• **Task details**
Taking the line that contains "(pH 5,5 – 6,5) 100 л" as the start and the last line of the data as the end, repeat exactly every line in that span, but no pictures.
====================
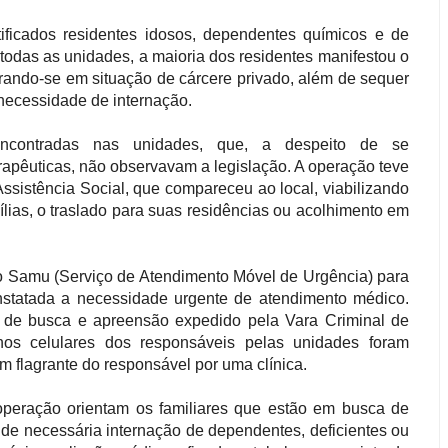
ificados residentes idosos, dependentes químicos e de
 todas as unidades, a maioria dos residentes manifestou o
trando-se em situação de cárcere privado, além de sequer
necessidade de internação.
 encontradas nas unidades, que, a despeito de se
pêuticas, não observavam a legislação. A operação teve
Assistência Social, que compareceu ao local, viabilizando
ílias, o traslado para suas residências ou acolhimento em
o Samu (Serviço de Atendimento Móvel de Urgência) para
nstatada a necessidade urgente de atendimento médico.
de busca e apreensão expedido pela Vara Criminal de
hos celulares dos responsáveis pelas unidades foram
m flagrante do responsável por uma clínica.
operação orientam os familiares que estão em busca de
de necessária internação de dependentes, deficientes ou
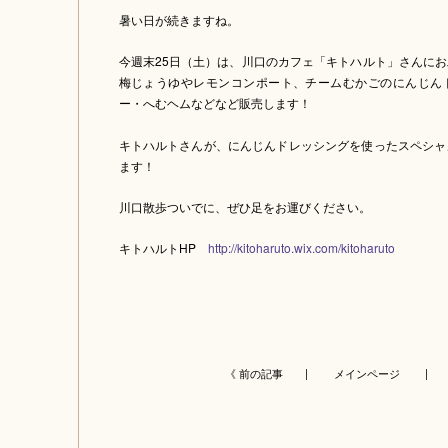
暑い日が続きますね。
今週末25日（土）は、川口のカフェ「キトハルト」さんに
梅じょうゆやレモンコンポート、チームむかごのにんじん
ー・へむヘムなどなど販売します！
キトハルトさんが、にんじんドレッシングを使ったスペシャ
ます！
川口散歩ついでに、ぜひ足をお運びください。
キトハルトHP
http://kitoharuto.wix.com/kitoharuto
《 前の記事 |
メインページ
| 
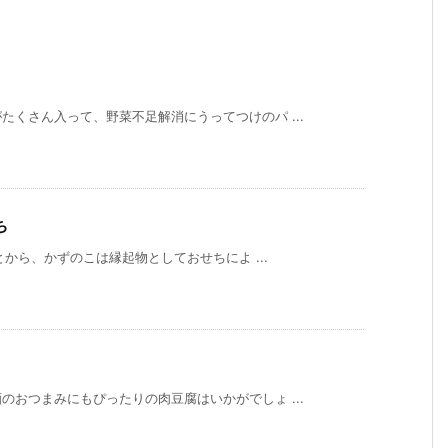
くさん入って、野菜不足解消にうってつけのパ ...
ち
ら、かずのこは縁起物としておせちによ ...
おつまみにもぴったりの肉豆腐はいかがでしょ ...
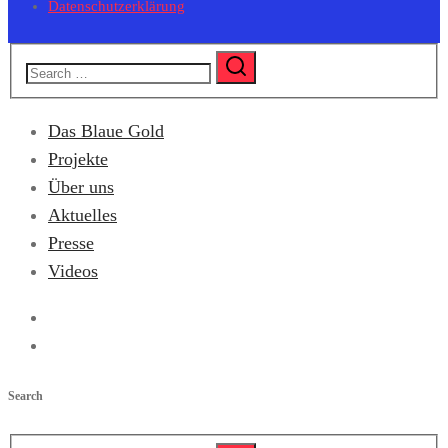
Datenschutzerklärung
Das Blaue Gold
Projekte
Über uns
Aktuelles
Presse
Videos
Search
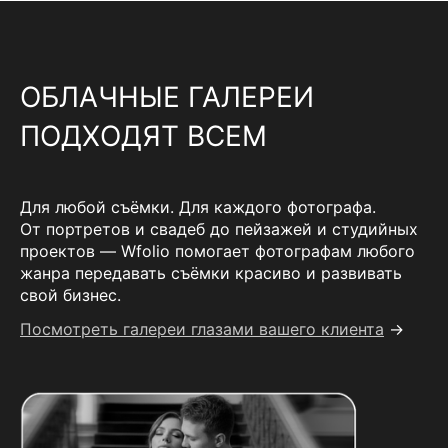
ОБЛАЧНЫЕ ГАЛЕРЕИ
ПОДХОДЯТ ВСЕМ
Для любой съёмки. Для каждого фотографа.
От портретов и свадеб до пейзажей и студийных
проектов — Wfolio помогает фотографам любого
жанра передавать съёмки красиво и развивать
свой бизнес.
Посмотреть галереи глазами вашего клиента
→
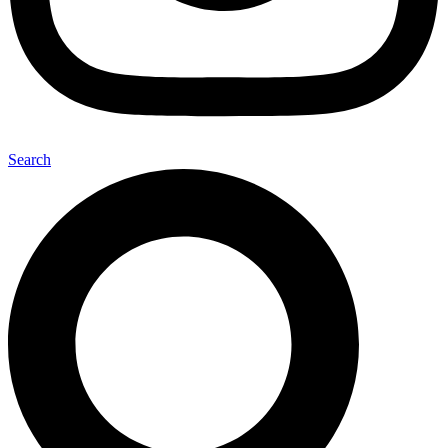
Search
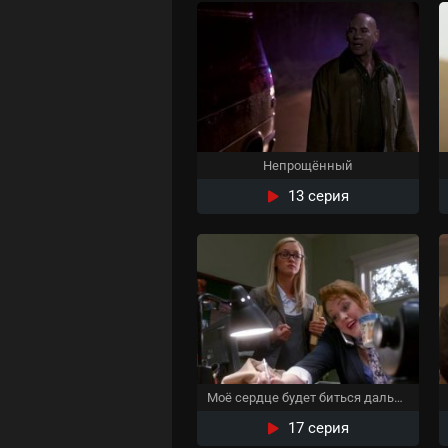
Непрощённый
13 серия
Моё сердце будет биться дальше
17 серия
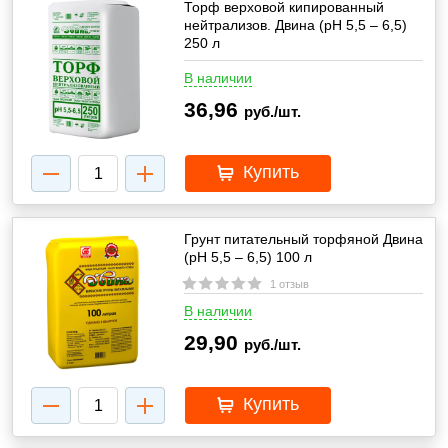
Торф верховой кипированный
нейтрализов. Двина (pH 5,5 – 6,5)
250 л
В наличии
36,96
руб./шт.
Купить
Грунт питательный торфяной Двина
(pH 5,5 – 6,5) 100 л
1 отзыв
В наличии
29,90
руб./шт.
Купить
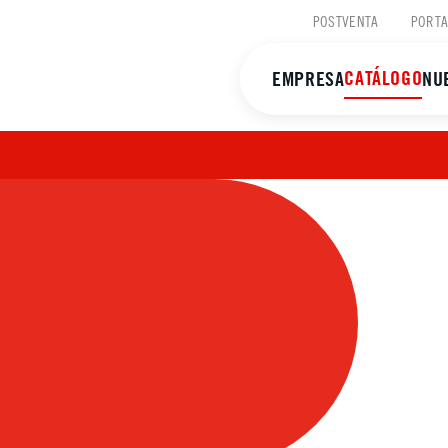
POSTVENTA
PORTA
CATÁLOGO
EMPRESA
NU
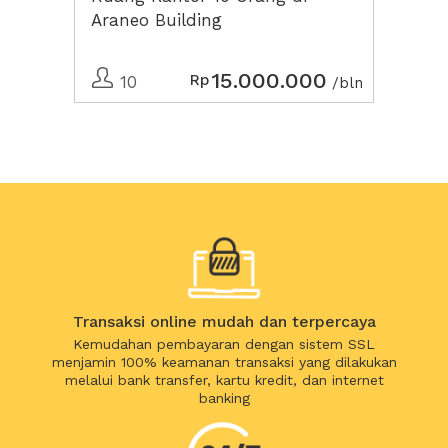
Araneo Building
15.000.000
Rp
10
/bln
Transaksi online mudah dan terpercaya
Kemudahan pembayaran dengan sistem SSL
menjamin 100% keamanan transaksi yang dilakukan
melalui bank transfer, kartu kredit, dan internet
banking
====================
• **Final answer**
(pH 5,5 – 6,5) 100 л
1 отзыв
В наличии
29,90
руб./шт.
Купить
POSTVENTA
PORTA
CATÁLOGO
EMPRESA
NU
Araneo Building
15.000.000
Rp
10
/bln
Transaksi online mudah dan terpercaya
Kemudahan pembayaran dengan sistem SSL
menjamin 100% keamanan transaksi yang dilakukan
melalui bank transfer, kartu kredit, dan internet
banking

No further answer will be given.